Work request A:
Answer these from the Moroccan crisis text:
(i) Where did Wilhelm II make a state visit in March 1905?
(ii) Which French Foreign Minister resigned in June 1905?
(iii) Which country alone backed Germany's position?
Work request B: List every place name in the Moroccan crisis text that appears as a noun. Leave out adjective forms such as "French" or "Moroccan."
Work request C: In the Moroccan crisis text, copy out the passage from "Tuesday 12 March" to "in June, 1905." word for word.

Tuesday 12 March 2013

Towards 1914: 2 (1905-14)


The first Moroccan crisis
The Entente had not been aimed at Germany, but it created problems for German policy makers. In March 1905 Wilhelm II made a deliberate attempt to break it. He paid a state visit to Tangier in which he made a speech emphasizing Germany’s commercial interests in Morocco and the importance of maintaining the independence of its Sultan. This was diplomatic bluster on Wilhelm’s part. Germany had no economic interests in Morocco and certainly did not want war. But it caused French and British diplomats to discuss the military possibilities of the Entente in the event of a war with Germany. The immediate outcome was the resignation of the French Foreign Minister, Delcassé, in June, 1905.

Germany succeeded in having an international conference called at Algeciras in 1906.
The conference confirmed the integrity of the sultan's domains but sanctioned French and Spanish policing of Moroccan ports and collection of the customs dues. There was now no hope of a Franco-German rapprochement and the Anglo-French entente was solidified. The crisis revealed to British statesmen the importance of France and was the effectual end of the policy of isolation. It also revealed Germany’s isolation, with only Austria-Hungary supporting its position.

Recorded information:
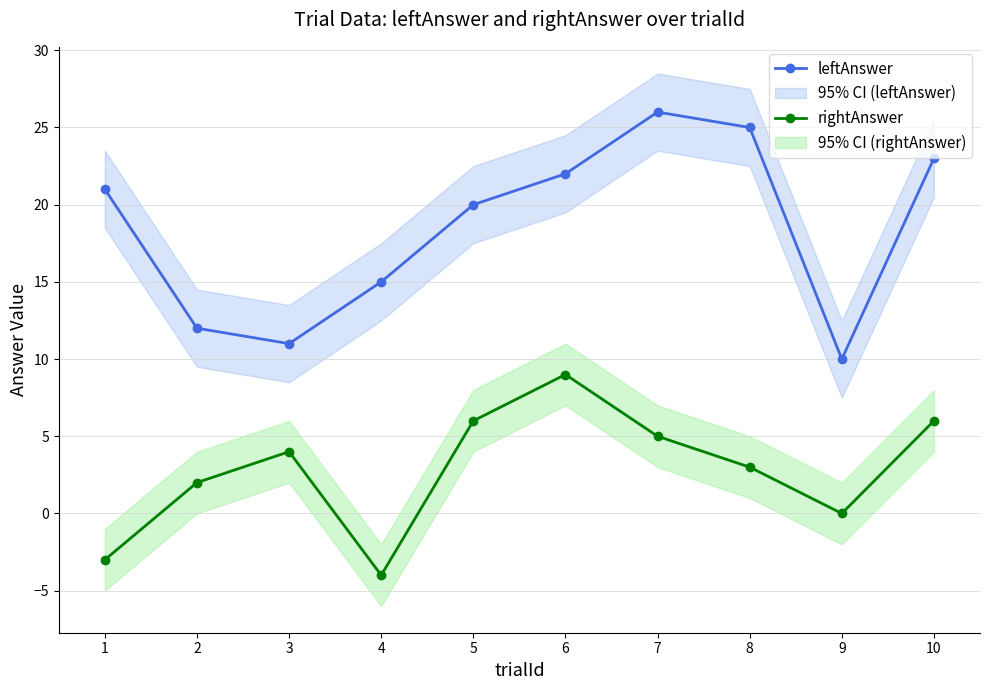

Rank the series by their average value, from highest to lowest.

leftAnswer, rightAnswer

Written solution A:
(i) Tangier
(ii) Delcassé
(iii) Austria-Hungary

Written solution B: Tangier, Morocco, Germany, Algeciras, France, Austria-Hungary

Written solution C:
Tuesday 12 March 2013

Towards 1914: 2 (1905-14)


The first Moroccan crisis
The Entente had not been aimed at Germany, but it created problems for German policy makers. In March 1905 Wilhelm II made a deliberate attempt to break it. He paid a state visit to Tangier in which he made a speech emphasizing Germany’s commercial interests in Morocco and the importance of maintaining the independence of its Sultan. This was diplomatic bluster on Wilhelm’s part. Germany had no economic interests in Morocco and certainly did not want war. But it caused French and British diplomats to discuss the military possibilities of the Entente in the event of a war with Germany. The immediate outcome was the resignation of the French Foreign Minister, Delcassé, in June, 1905.